Este es solo uno de los cientos de párrafos dedicados en los medios oficiales cubanos a tratar de desprestigiar a los populares intérpretes del tema “Patria y Vida”. El párrafo del diario del Partido Comunista reitera preceptos de la doctrina que el castrismo inculca desde la cuna a los cubanos para que nunca piensen en rebelarse o criticar su sistema: si llegaste a estudiar y a triunfar, sea como artista, médico, deportista de alto rendimiento etc., le debes lealtad a Cuba (léase a la revolución, que te dio esa oportunidad); y si el pueblo está pasando hambre y otras tribulaciones, tienes “el deber de respetar nuestras carencias”.

Lo que sucede es que, como advierte el tema que cantan Yotuel Romero, Alexander Delgado y Randy Malcolm de Gente de Zona, Descemer Bueno y los raperos Maykel El Osorbo y El Funky, ya son “60 años trancando el dominó”, poniendo grilletes a las libertades políticas y económicas y prometiendo un futuro que, como el horizonte, nunca llega. Pero ya ni el adoctrinamiento ni la represión consiguen contener las protestas de los cubanos.

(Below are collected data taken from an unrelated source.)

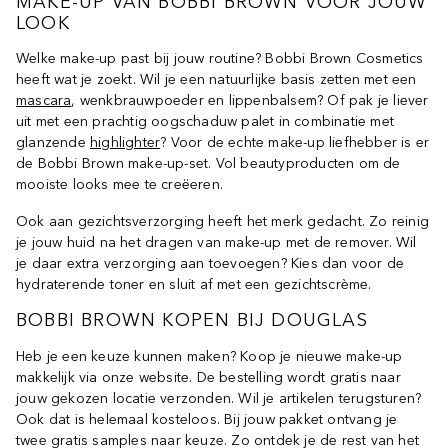
MAKE-UP VAN BOBBI BROWN VOOR JOUW
LOOK
Welke make-up past bij jouw routine? Bobbi Brown Cosmetics
heeft wat je zoekt. Wil je een natuurlijke basis zetten met een
mascara
, wenkbrauwpoeder en lippenbalsem? Of pak je liever
uit met een prachtig oogschaduw palet in combinatie met
glanzende
highlighter
? Voor de echte make-up liefhebber is er
de Bobbi Brown make-up-set. Vol beautyproducten om de
mooiste looks mee te creëeren.
Ook aan gezichtsverzorging heeft het merk gedacht. Zo reinig
je jouw huid na het dragen van make-up met de remover. Wil
je daar extra verzorging aan toevoegen? Kies dan voor de
hydraterende toner en sluit af met een gezichtscrème.
BOBBI BROWN KOPEN BIJ DOUGLAS
Heb je een keuze kunnen maken? Koop je nieuwe make-up
makkelijk via onze website. De bestelling wordt gratis naar
jouw gekozen locatie verzonden. Wil je artikelen terugsturen?
Ook dat is helemaal kosteloos. Bij jouw pakket ontvang je
twee gratis samples naar keuze. Zo ontdek je de rest van het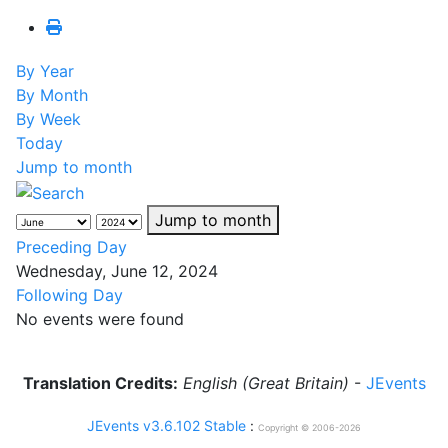
By Year
By Month
By Week
Today
Jump to month
Jump to month
Preceding Day
Wednesday, June 12, 2024
Following Day
No events were found
Translation Credits:
English (Great Britain)
-
JEvents
JEvents v3.6.102 Stable
:
Copyright © 2006-2026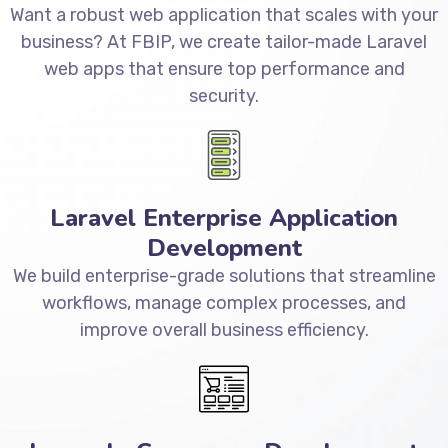
Want a robust web application that scales with your
business? At FBIP, we create tailor-made Laravel
web apps that ensure top performance and
security.
Laravel Enterprise Application
Development
We build enterprise-grade solutions that streamline
workflows, manage complex processes, and
improve overall business efficiency.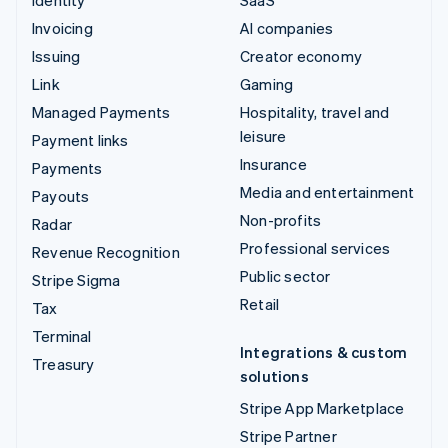
Invoicing
AI companies
Issuing
Creator economy
Link
Gaming
Managed Payments
Hospitality, travel and
leisure
Payment links
Insurance
Payments
Media and entertainment
Payouts
Non-profits
Radar
Professional services
Revenue Recognition
Public sector
Stripe Sigma
Retail
Tax
Terminal
Integrations & custom
Treasury
solutions
Stripe App Marketplace
Stripe Partner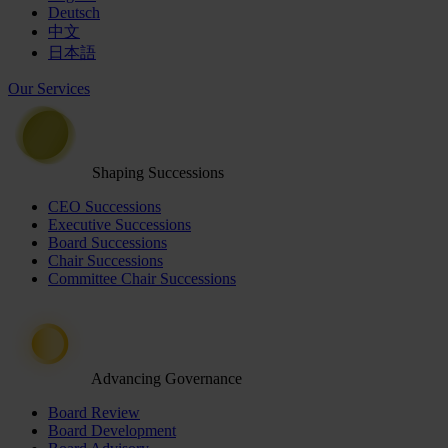
Deutsch
中文
日本語
Our Services
Shaping Successions
CEO Successions
Executive Successions
Board Successions
Chair Successions
Committee Chair Successions
Advancing Governance
Board Review
Board Development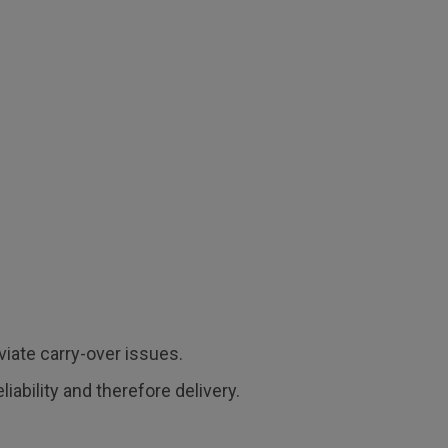
viate carry-over issues.
ability and therefore delivery.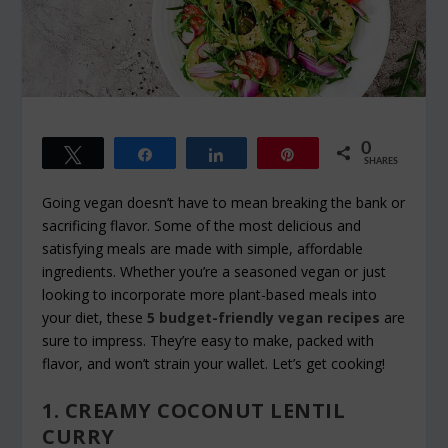
0
Tweet
Share
Share
Pin
SHARES
Going vegan doesn’t have to mean breaking the bank or
sacrificing flavor. Some of the most delicious and
satisfying meals are made with simple, affordable
ingredients. Whether you’re a seasoned vegan or just
looking to incorporate more plant-based meals into
your diet, these
5 budget-friendly vegan recipes
are
sure to impress. They’re easy to make, packed with
flavor, and won’t strain your wallet. Let’s get cooking!
1. CREAMY COCONUT LENTIL
CURRY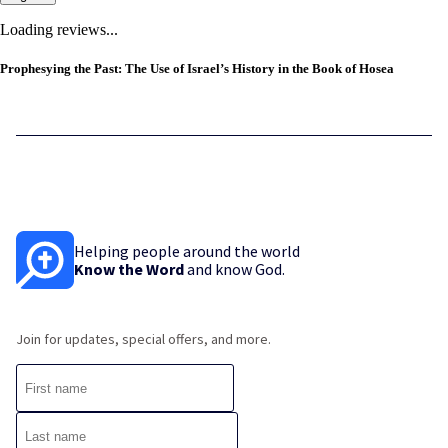
Loading reviews...
Prophesying the Past: The Use of Israel’s History in the Book of Hosea
Helping people around the world
Know the Word
and know God.
Join for updates, special offers, and more.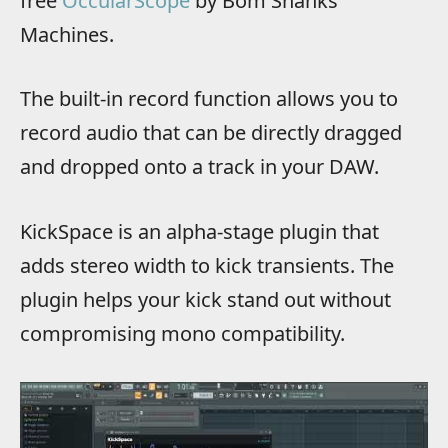
free
OccularScope
by Bom Shanks
Machines.
The built-in record function allows you to
record audio that can be directly dragged
and dropped onto a track in your DAW.
KickSpace is an alpha-stage plugin that
adds stereo width to kick transients. The
plugin helps your kick stand out without
compromising mono compatibility.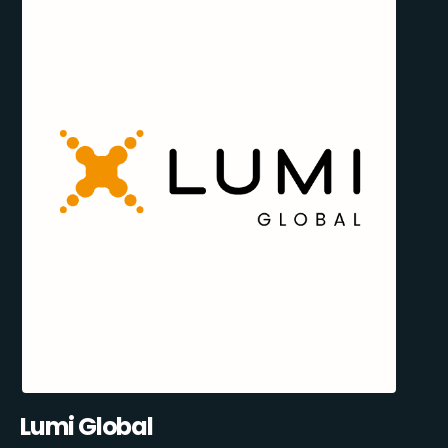
Lumi Global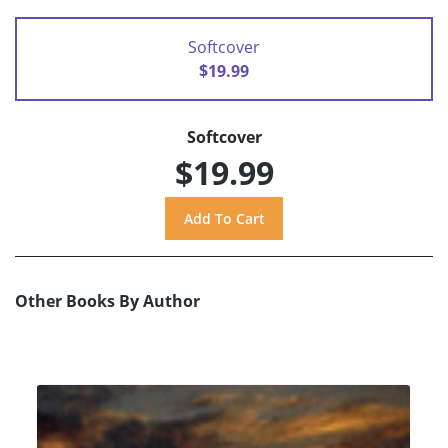
Softcover
$19.99
Softcover
$19.99
Other Books By Author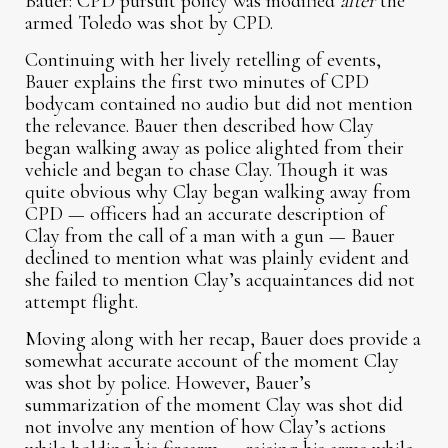
Bauer: CPD pursuit policy was modified
after
the
armed Toledo was shot by CPD.
Continuing with her lively retelling of events,
Bauer explains the first two minutes of CPD
bodycam contained no audio but did not mention
the relevance. Bauer then described how Clay
began walking away as police alighted from their
vehicle and began to chase Clay. Though it was
quite obvious why Clay began walking away from
CPD — officers had an accurate description of
Clay from the call of a man with a gun — Bauer
declined to mention what was plainly evident and
she failed to mention Clay’s acquaintances did not
attempt flight.
Moving along with her recap, Bauer does provide a
somewhat accurate account of the moment Clay
was shot by police. However, Bauer’s
summarization of the moment Clay was shot did
not involve any mention of how Clay’s actions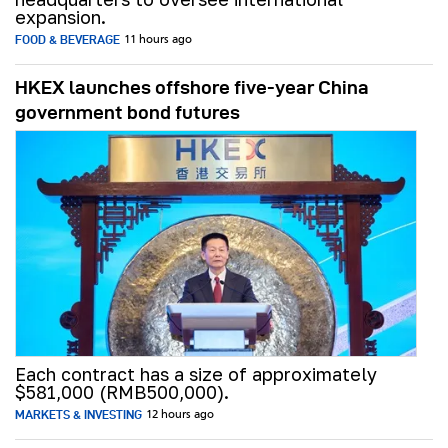
expansion.
FOOD & BEVERAGE
11 hours ago
HKEX launches offshore five-year China
government bond futures
Each contract has a size of approximately
$581,000 (RMB500,000).
MARKETS & INVESTING
12 hours ago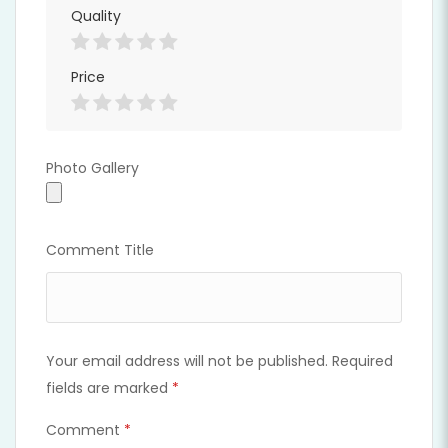
Quality
Price
Photo Gallery
Photo Gallery
Comment Title
Your email address will not be published.
Required
fields are marked
*
Comment
*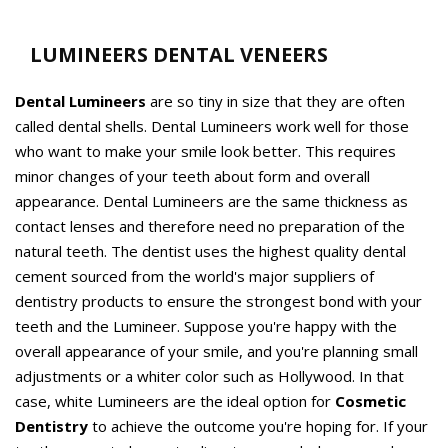
LUMINEERS DENTAL VENEERS
Dental Lumineers
are so tiny in size that they are often
called dental shells. Dental Lumineers work well for those
who want to make your smile look better. This requires
minor changes of your teeth about form and overall
appearance. Dental Lumineers are the same thickness as
contact lenses and therefore need no preparation of the
natural teeth. The dentist uses the highest quality dental
cement sourced from the world's major suppliers of
dentistry products to ensure the strongest bond with your
teeth and the Lumineer. Suppose you're happy with the
overall appearance of your smile, and you're planning small
adjustments or a whiter color such as Hollywood. In that
case, white Lumineers are the ideal option for
Cosmetic
Dentistry
to achieve the outcome you're hoping for. If your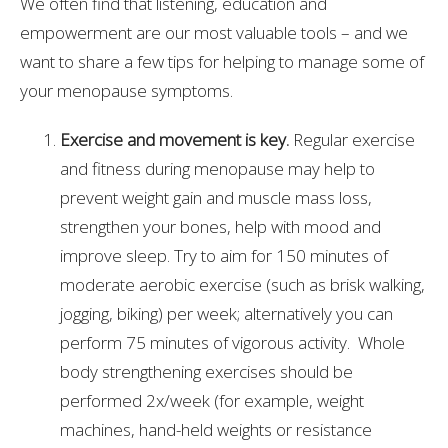
We often find that listening, education and
empowerment are our most valuable tools – and we
want to share a few tips for helping to manage some of
your menopause symptoms.
Exercise and movement is key.
Regular exercise
and fitness during menopause may help to
prevent weight gain and muscle mass loss,
strengthen your bones, help with mood and
improve sleep. Try to aim for 150 minutes of
moderate aerobic exercise (such as brisk walking,
jogging, biking) per week; alternatively you can
perform 75 minutes of vigorous activity. Whole
body strengthening exercises should be
performed 2x/week (for example, weight
machines, hand-held weights or resistance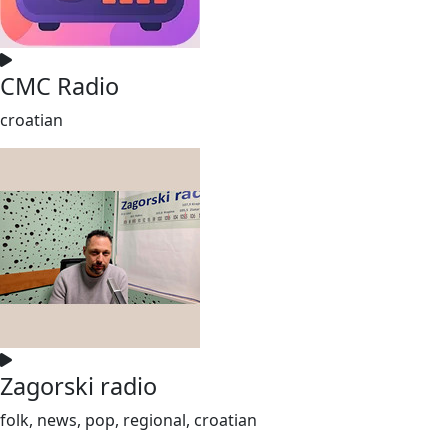
CMC Radio
croatian
Zagorski radio
folk, news, pop, regional, croatian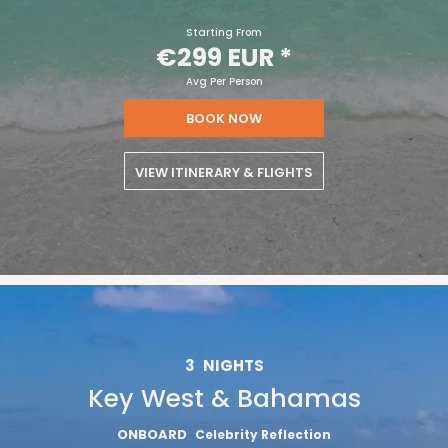
Starting From
€299 EUR
*
Avg Per Person
BOOK NOW
VIEW ITINERARY & FLIGHTS
3
NIGHTS
Key West & Bahamas
ONBOARD
Celebrity Reflection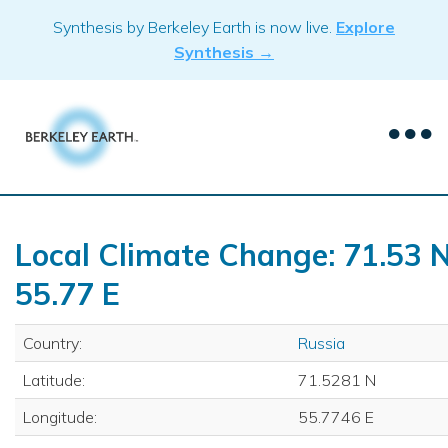
Skip
Synthesis by Berkeley Earth is now live.
Explore
to
Synthesis →
content
Local Climate Change: 71.53 N
55.77 E
Country:
Russia
Latitude:
71.5281 N
Longitude:
55.7746 E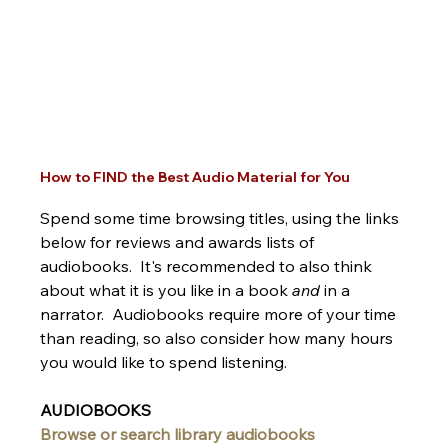
How to FIND the Best Audio Material for You
Spend some time browsing titles, using the links 
below for reviews and awards lists of 
audiobooks.  It's recommended to also think 
about what it is you like in a book 
and 
in a 
narrator.  Audiobooks require more of your time 
than reading, so also consider how many hours 
you would like to spend listening.  
AUDIOBOOKS
Browse or search library audiobooks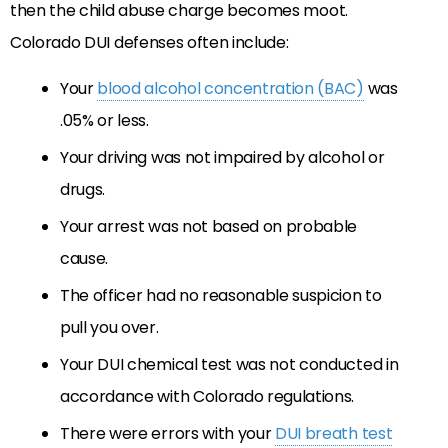
then the child abuse charge becomes moot.
Colorado DUI defenses often include:
Your
blood alcohol concentration (BAC)
was
.05% or less.
Your driving was not impaired by alcohol or
drugs.
Your arrest was not based on probable
cause.
The officer had no reasonable suspicion to
pull you over.
Your DUI chemical test was not conducted in
accordance with Colorado regulations.
There were errors with your
DUI breath test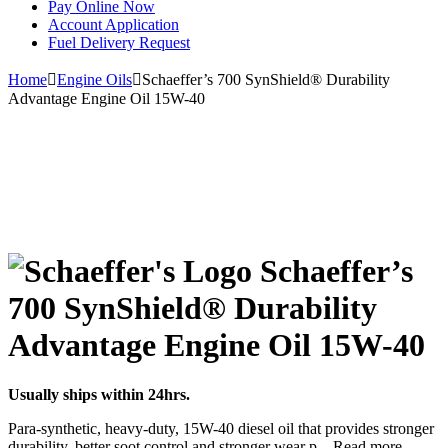
Pay Online Now
Account Application
Fuel Delivery Request
Home
Engine Oils
Schaeffer’s 700 SynShield® Durability
Advantage Engine Oil 15W-40
Schaeffer’s
700 SynShield® Durability
Advantage Engine Oil 15W-40
Usually ships within 24hrs.
Para-synthetic, heavy-duty, 15W-40 diesel oil that provides stronger
durability, better soot control and stronger wear p
...
Read more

La canción ha enfurecido y puesto a temblar al castrismo, porque denuncia abusos de ahora mismo con los que cada cubano que no pertenezca a la élite de poder se puede identificar: la escasez de alimentos y medicinas; los paraísos que se construyen para turistas extranjeros mientras muchos cubanos siguen viviendo en solares y albergues; la emigración desesperada de los hijos de Cuba. Pero también la represión violenta por el solo hecho de pensar diferente.

La letra desmiente lo que afirma el escribidor de Granma, que es como si estos artistas “no recordaran dónde crecieron y quiénes los abrazaron por primera vez”. Muy por el contrario, varios de ellos han triunfado con su música, y hasta recibido el codiciado Premio Grammy. Podrían perfectamente olvidarse de Cuba y dedicarse a seguir disfrutando de los frutos de su talento. Pero sucede que recuerdan muy bien “dónde crecieron y quienes les abrazaron por primera vez”. Y saben que no hay razón para que los que siguen allá padezcan tantas necesidades y tanta opresión, como no sea proteger la dulce vida de un grupito que no suma más del 0.01 % de la población de Cuba.

Aunque la canción está lejos de carecer del “más mínimo atisbo de ingenio” como escribió en Granma en sus “dos minutos del odio” el vicepresidente de la Unión de Escritores y Artistas, Pedro de la Hoz, no es tanto su innegable calidad musical lo que le ha hecho cosechar más de millón y medio de visualizaciones en YouTube en menos de una semana (se estrenó el 18 de febrero).

Lo que motiva ese éxito de “Patria y Vida” es la identificación de los cubanos con las denuncias de abusos contra todo el pueblo de la isla, es el reconocimiento de que el tiempo del castrismo ya se venció, como también se acabaron el miedo y el silencio de sus víctimas. Súmele el hecho de que la cantan artistas muy populares que antes fueron elogiados en los medios oficiales, y que ahora son llamados “ratas” y “mercenarios”.

A quienes consume ahora el miedo es a los propios castristas que, desesperados por demostrar que el pueblo cubano rechaza la canción, han amenazado con el despido a los trabajadores que no retuiteen la propaganda oficialista desplegada en contra de “Patria y Vida” y sus intérpretes.

Pero como dice la letra de esta canción que comienza a escucharse a todo volumen en las calles de la isla, “Todo ha cambiado, ya no es lo mismo, Entre tú y yo hay un abismo”: donde ese “yo” lo componen millones de cubanos ninguneados por el pequeño grupo privilegiado y abusador. Los cubanos, apunta el texto, necesitan “empezar a construir lo que soñamos, lo que destruyeron con sus manos”. Y en ese empeño urgente “ya ustedes -los castristas– están sobrando”.